The Dakota Access Pipeline will transport approximately 470,000 barrels per day with a capacity as high as 570,000 barrels per day or more – which could represent approximately half of Bakken current daily crude oil production. In the event of a spill, all of this oil would be likely to seep into the groundwater of North Dakota, ruining agricultural endeavors and poisoning residents.
Depending upon regulatory approvals, the Dakota Access Pipeline is projected to be in service by the fourth quarter of 2016.

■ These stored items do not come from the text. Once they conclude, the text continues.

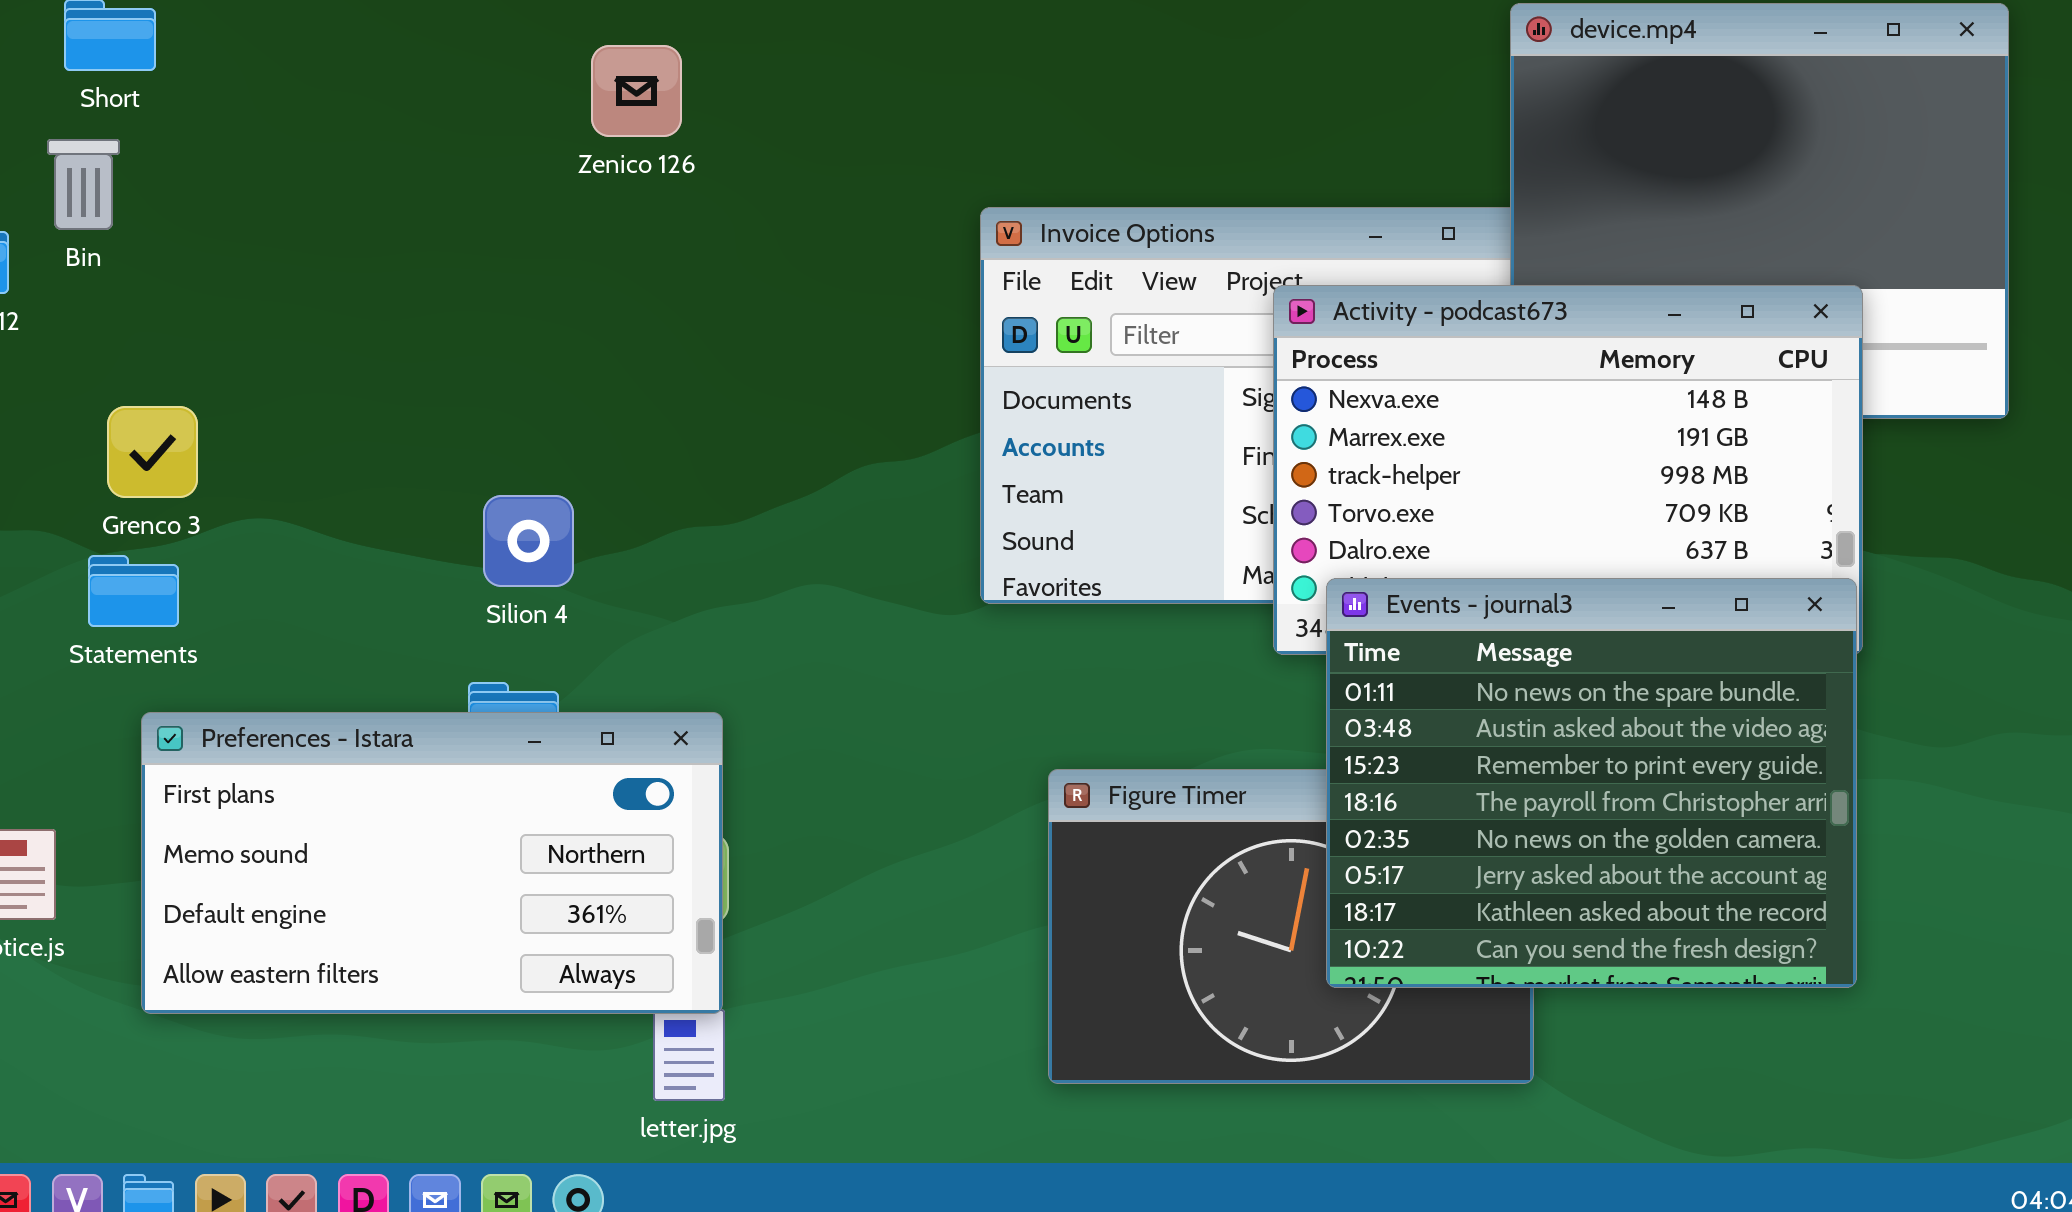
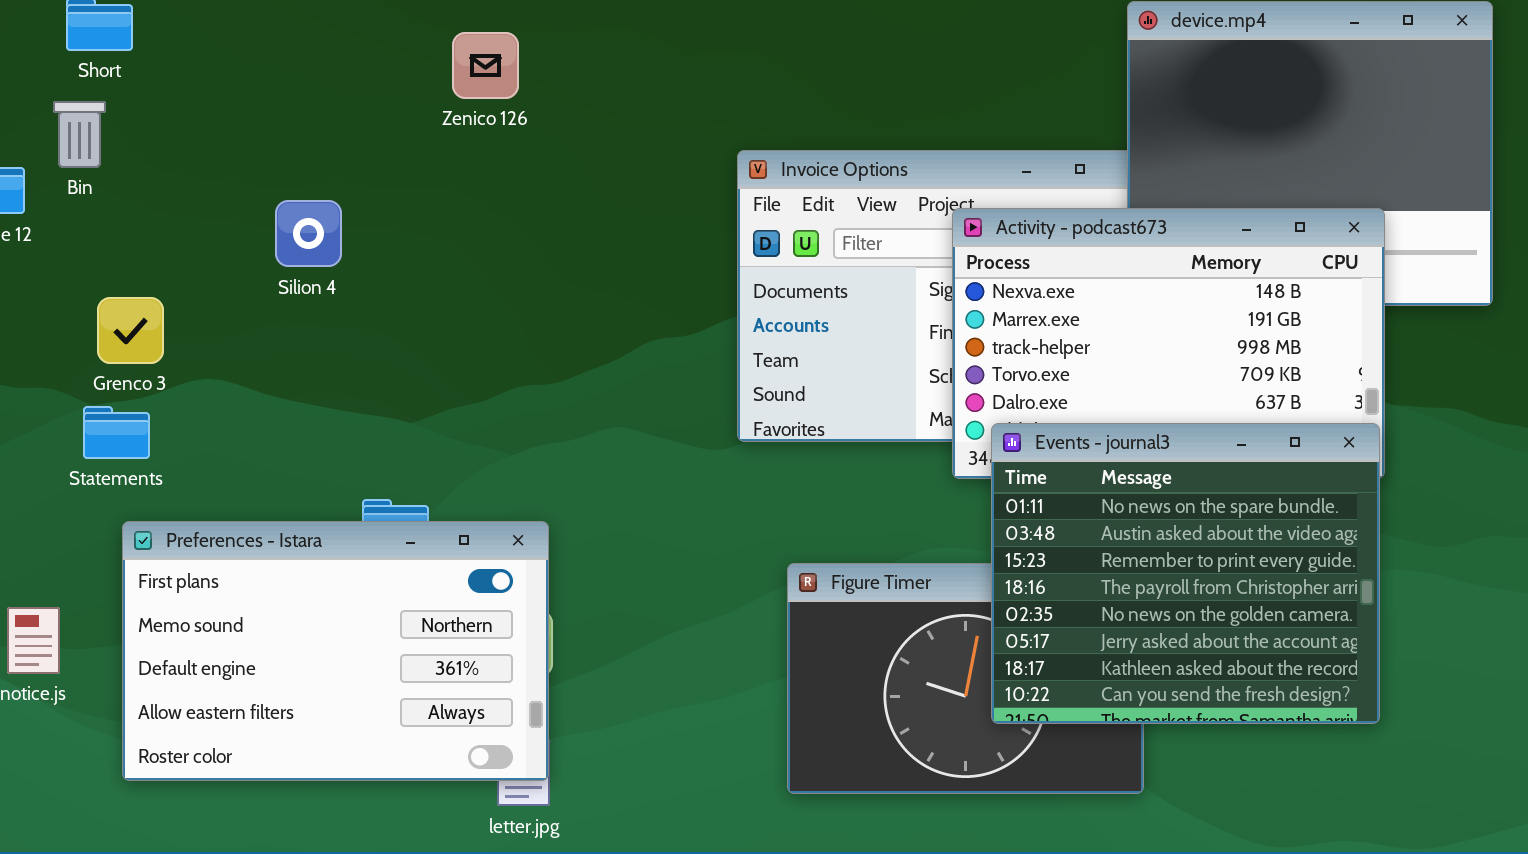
Silion 4: [483,495,574,587] -> [275,200,342,267], moved
Preferences - Istara: [141,712,723,1014] -> [122,521,549,781], resized

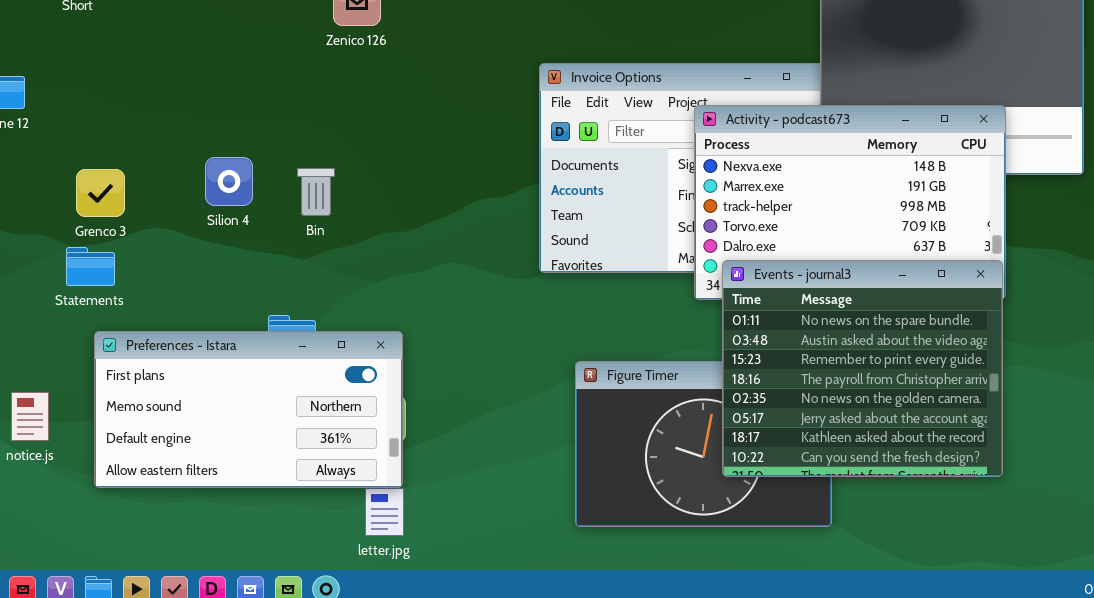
Bin: [53,101,106,168] -> [297,168,335,216], moved
Silion 4: [275,200,342,267] -> [205,157,253,206], moved
Preferences - Istara: [122,521,549,781] -> [94,331,403,488], resized

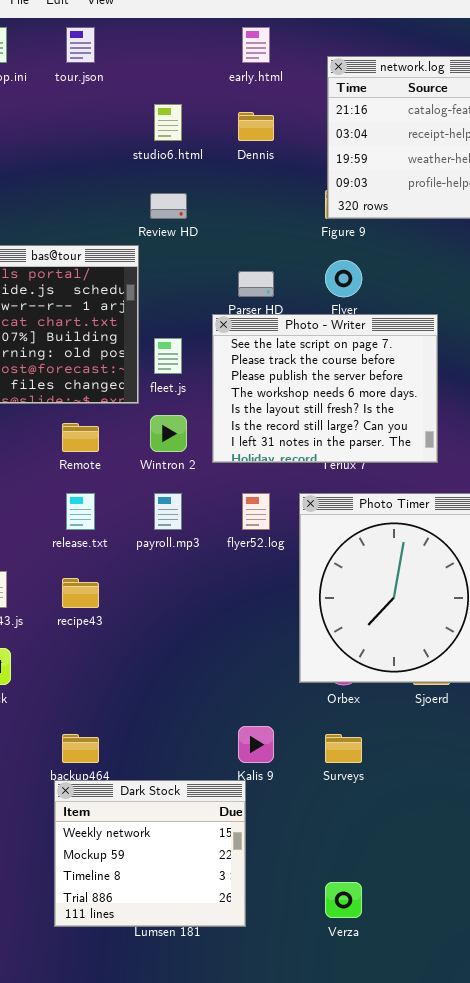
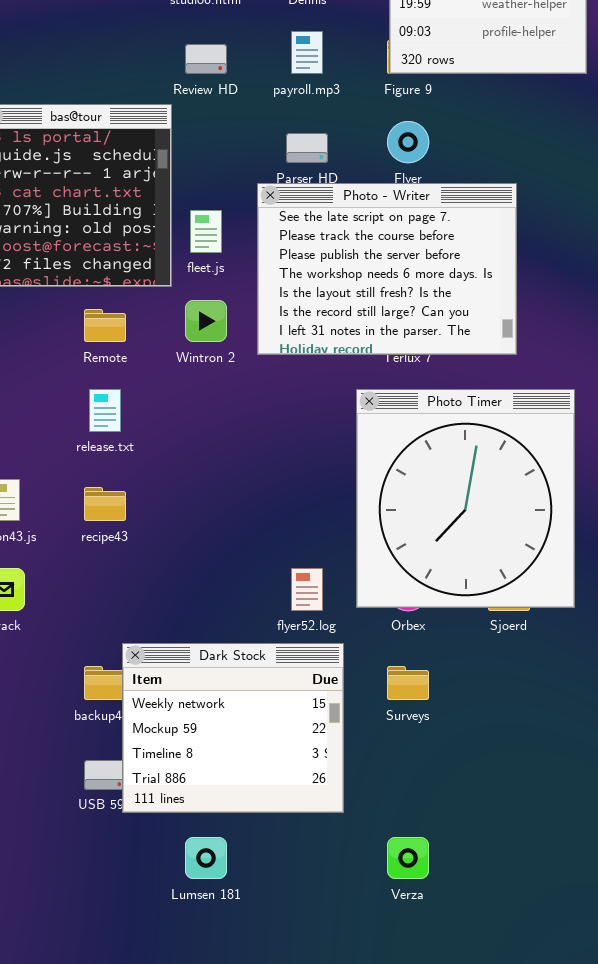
payroll.mp3: [154,493,182,530] -> [291,31,323,74], moved
flyer52.log: [242,493,270,530] -> [291,568,323,611], moved
Dark Stock: [54,780,246,927] -> [122,643,344,813], moved

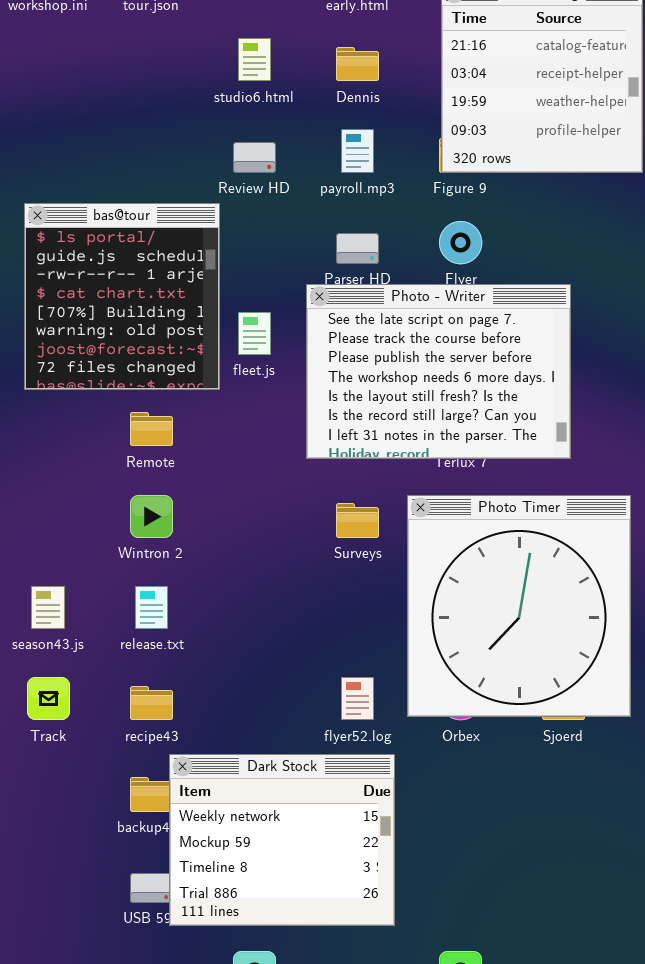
Wintron 2: [185,300,227,342] -> [130,495,173,538], moved
release.txt: [89,389,121,432] -> [135,586,168,629], moved
recipe43: [84,487,126,521] -> [130,686,173,720], moved
Surveys: [387,666,429,700] -> [336,503,379,538], moved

Three federal agencies issued a joint statement on September 9, explaining that:
“The Army will not authorize constructing the Dakota Access Pipeline on Corps land bordering or under Lake Oahe until it can determine whether it will need to reconsider any of its previous decisions regarding the Lake Oahe site.” Army Joint Statement, http://bit.ly/2dveZRa
The Dakota Access Pipeline is no ordinary pipeline. It is very large, with a 36 inch diameter and capacity of 570,000 barrels per day – it would significantly increase the total capacity of the pipelines crossing the Missouri River. DAPL presents a far greater risk to the environment and public health than other, smaller liquid and natural gas lines. Oil pipelines pose more risk to water supplies and have more construction impacts than other methods of transporting oil.
Dakota Access Pipeline LLC has filed 23 condemnation suits against 140 individuals, banks and a coal mine to gain easements through North Dakota. Most of the suits were filed in December against landowners in Williams, Mountrail, McKenzie, Dunn, Mercer and Morton Counties. Places that are already being run down by destructive infrastructural development.